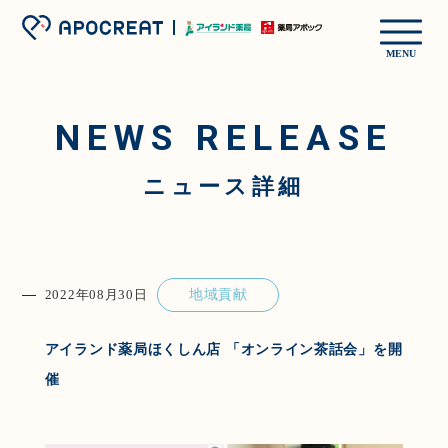
MENU
NEWS RELEASE
ニュース詳細
2022年08月30日
地域貢献
アイランド薬局ほくしん店 「オンライン茶話会」を開
催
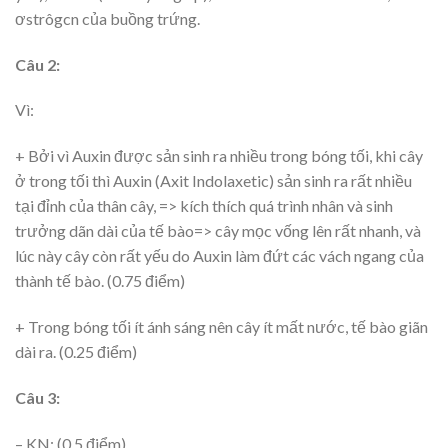
ơstrôgcn của buồng trứng.
Câu 2:
Vì:
+ Bởi vì Auxin được sản sinh ra nhiều trong bóng tối, khi cây
ở trong tối thì Auxin (Axit Indolaxetic) sản sinh ra rất nhiều
tại đỉnh của thân cây, => kích thích quá trình nhân và sinh
trưởng dãn dài của tế bào=> cây mọc vống lên rất nhanh, và
lúc này cây còn rất yếu do Auxin làm đứt các vách ngang của
thành tế bào. (0.75 điểm)
+ Trong bóng tối ít ánh sáng nên cây ít mất nước, tế bào giãn
dài ra. (0.25 điểm)
Câu 3:
– KN: (0.5 điểm)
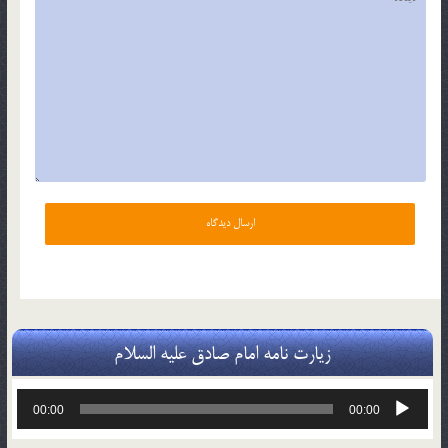
زیارت نامه امام صادق علیه السلام
پخش‌کننده
00:00
00:00
صوت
----
● **What is needed**
Pictures are not part of the copy. Extract exactly the lines from the line containing "trưởng dãn dài" through the final line of the entries above, both included.

● **Result of the exercise**
trưởng dãn dài của tế bào=> cây mọc vống lên rất nhanh, và
lúc này cây còn rất yếu do Auxin làm đứt các vách ngang của
thành tế bào. (0.75 điểm)
+ Trong bóng tối ít ánh sáng nên cây ít mất nước, tế bào giãn
dài ra. (0.25 điểm)
Câu 3:
– KN: (0.5 điểm)
زیارت نامه امام صادق علیه السلام
پخش‌کننده
00:00
00:00
صوت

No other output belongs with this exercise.